» **What the exercise asks**:
Repeat all the lines below exactly, but omit the pictures.

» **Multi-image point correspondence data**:
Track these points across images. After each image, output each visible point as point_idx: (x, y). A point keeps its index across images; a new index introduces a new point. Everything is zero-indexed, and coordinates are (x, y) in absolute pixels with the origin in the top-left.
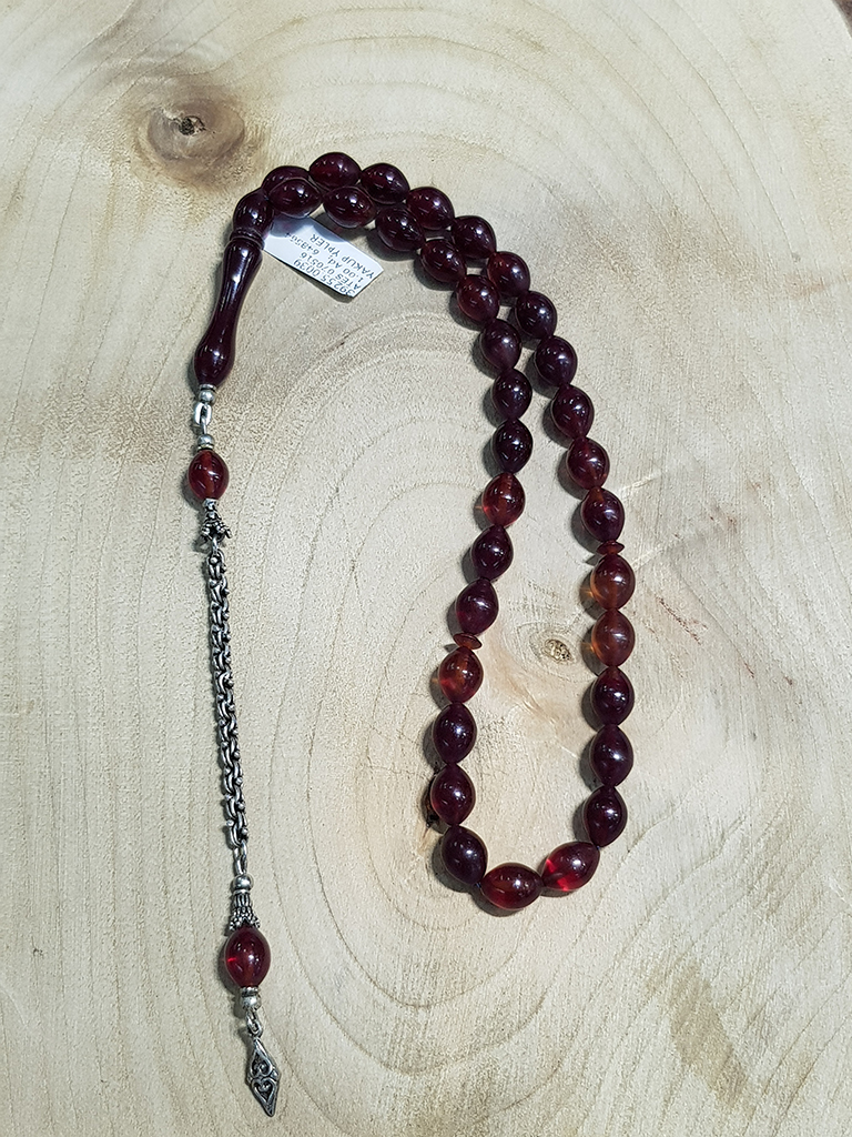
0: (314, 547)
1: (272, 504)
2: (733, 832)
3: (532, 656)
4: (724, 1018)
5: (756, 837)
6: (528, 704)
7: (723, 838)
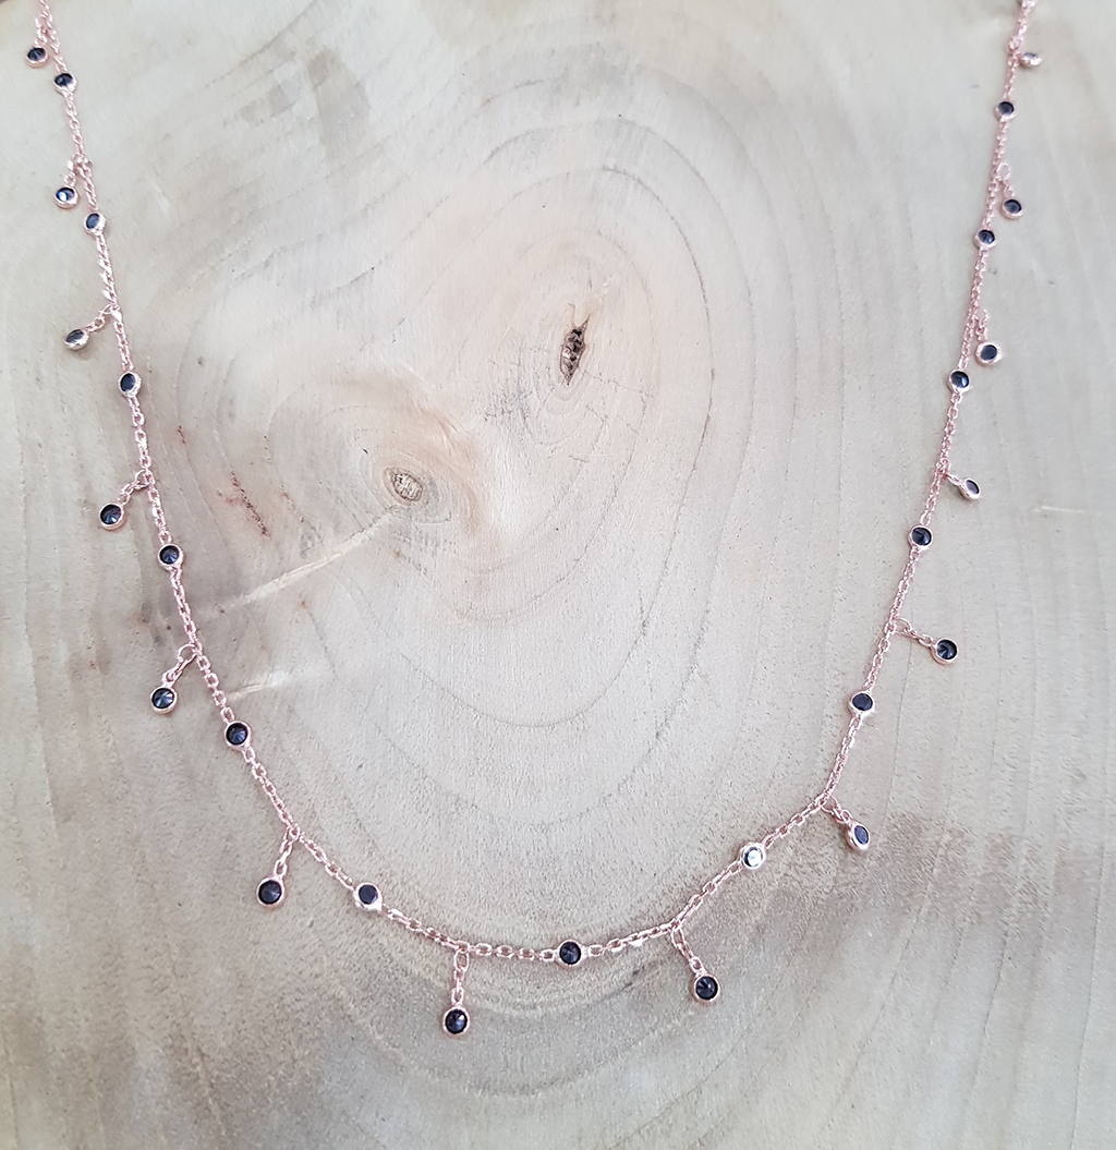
0: (693, 660)
1: (745, 729)
2: (255, 267)
3: (439, 483)
4: (314, 112)
5: (232, 258)
6: (453, 430)
7: (267, 264)
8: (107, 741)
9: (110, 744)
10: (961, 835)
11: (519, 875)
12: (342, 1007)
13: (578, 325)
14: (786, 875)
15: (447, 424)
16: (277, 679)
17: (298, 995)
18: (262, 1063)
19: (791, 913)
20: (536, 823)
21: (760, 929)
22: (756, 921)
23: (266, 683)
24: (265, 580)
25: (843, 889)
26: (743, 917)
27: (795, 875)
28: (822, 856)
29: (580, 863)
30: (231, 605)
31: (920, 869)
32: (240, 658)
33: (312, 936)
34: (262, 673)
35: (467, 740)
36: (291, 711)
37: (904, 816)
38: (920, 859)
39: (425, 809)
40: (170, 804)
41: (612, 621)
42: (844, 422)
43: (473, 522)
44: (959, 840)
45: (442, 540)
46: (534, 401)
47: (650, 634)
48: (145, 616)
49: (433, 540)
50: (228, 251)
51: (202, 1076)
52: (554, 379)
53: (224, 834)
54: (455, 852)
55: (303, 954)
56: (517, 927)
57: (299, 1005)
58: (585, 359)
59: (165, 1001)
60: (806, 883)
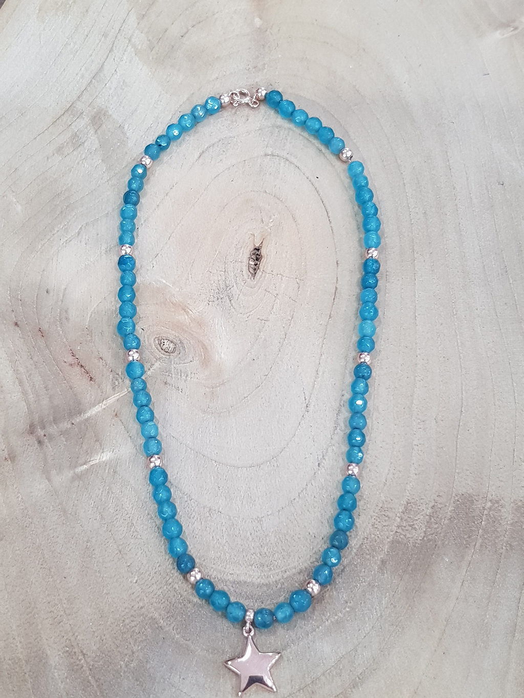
2: (72, 236)
3: (185, 342)
4: (97, 145)
5: (59, 233)
6: (190, 312)
7: (79, 233)
8: (18, 497)
9: (20, 499)
10: (497, 502)
11: (247, 545)
12: (156, 622)
13: (257, 245)
14: (396, 532)
15: (187, 309)
16: (106, 456)
17: (132, 618)
18: (116, 656)
19: (401, 553)
20: (254, 518)
21: (383, 562)
22: (381, 558)
23: (100, 459)
24: (94, 405)
25: (430, 537)
26: (373, 557)
27: (402, 532)
28: (417, 520)
29: (281, 536)
30: (77, 420)
31: (474, 522)
32: (85, 447)
33: (137, 587)
34: (97, 454)
35: (212, 478)
36: (115, 472)
37: (463, 495)
38: (474, 517)
39: (192, 516)
40: (55, 527)
41: (289, 407)
42: (416, 281)
43: (206, 361)
44: (496, 505)
45: (190, 372)
46: (235, 291)
47: (311, 411)
48: (32, 430)
49: (184, 373)
50: (56, 229)
51: (85, 665)
52: (246, 277)
53: (85, 539)
54: (211, 537)
55: (133, 597)
56: (248, 573)
57: (133, 624)
58: (263, 264)
59: (61, 629)
60: (408, 535)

» **Output of the task**:
Track these points across images. After each image, output each visible point as point_idx: (x, y). A point keeps its index across images; a new index introduces a new point. Everything is zero-indexed, and coordinates are (x, y) in absolute pixels with the origin in the top-left.
0: (314, 547)
1: (272, 504)
2: (733, 832)
3: (532, 656)
4: (724, 1018)
5: (756, 837)
6: (528, 704)
7: (723, 838)
0: (693, 660)
1: (745, 729)
2: (255, 267)
3: (439, 483)
4: (314, 112)
5: (232, 258)
6: (453, 430)
7: (267, 264)
8: (107, 741)
9: (110, 744)
10: (961, 835)
11: (519, 875)
12: (342, 1007)
13: (578, 325)
14: (786, 875)
15: (447, 424)
16: (277, 679)
17: (298, 995)
18: (262, 1063)
19: (791, 913)
20: (536, 823)
21: (760, 929)
22: (756, 921)
23: (266, 683)
24: (265, 580)
25: (843, 889)
26: (743, 917)
27: (795, 875)
28: (822, 856)
29: (580, 863)
30: (231, 605)
31: (920, 869)
32: (240, 658)
33: (312, 936)
34: (262, 673)
35: (467, 740)
36: (291, 711)
37: (904, 816)
38: (920, 859)
39: (425, 809)
40: (170, 804)
41: (612, 621)
42: (844, 422)
43: (473, 522)
44: (959, 840)
45: (442, 540)
46: (534, 401)
47: (650, 634)
48: (145, 616)
49: (433, 540)
50: (228, 251)
51: (202, 1076)
52: (554, 379)
53: (224, 834)
54: (455, 852)
55: (303, 954)
56: (517, 927)
57: (299, 1005)
58: (585, 359)
59: (165, 1001)
60: (806, 883)
2: (72, 236)
3: (185, 342)
4: (97, 145)
5: (59, 233)
6: (190, 312)
7: (79, 233)
8: (18, 497)
9: (20, 499)
10: (497, 502)
11: (247, 545)
12: (156, 622)
13: (257, 245)
14: (396, 532)
15: (187, 309)
16: (106, 456)
17: (132, 618)
18: (116, 656)
19: (401, 553)
20: (254, 518)
21: (383, 562)
22: (381, 558)
23: (100, 459)
24: (94, 405)
25: (430, 537)
26: (373, 557)
27: (402, 532)
28: (417, 520)
29: (281, 536)
30: (77, 420)
31: (474, 522)
32: (85, 447)
33: (137, 587)
34: (97, 454)
35: (212, 478)
36: (115, 472)
37: (463, 495)
38: (474, 517)
39: (192, 516)
40: (55, 527)
41: (289, 407)
42: (416, 281)
43: (206, 361)
44: (496, 505)
45: (190, 372)
46: (235, 291)
47: (311, 411)
48: (32, 430)
49: (184, 373)
50: (56, 229)
51: (85, 665)
52: (246, 277)
53: (85, 539)
54: (211, 537)
55: (133, 597)
56: (248, 573)
57: (133, 624)
58: (263, 264)
59: (61, 629)
60: (408, 535)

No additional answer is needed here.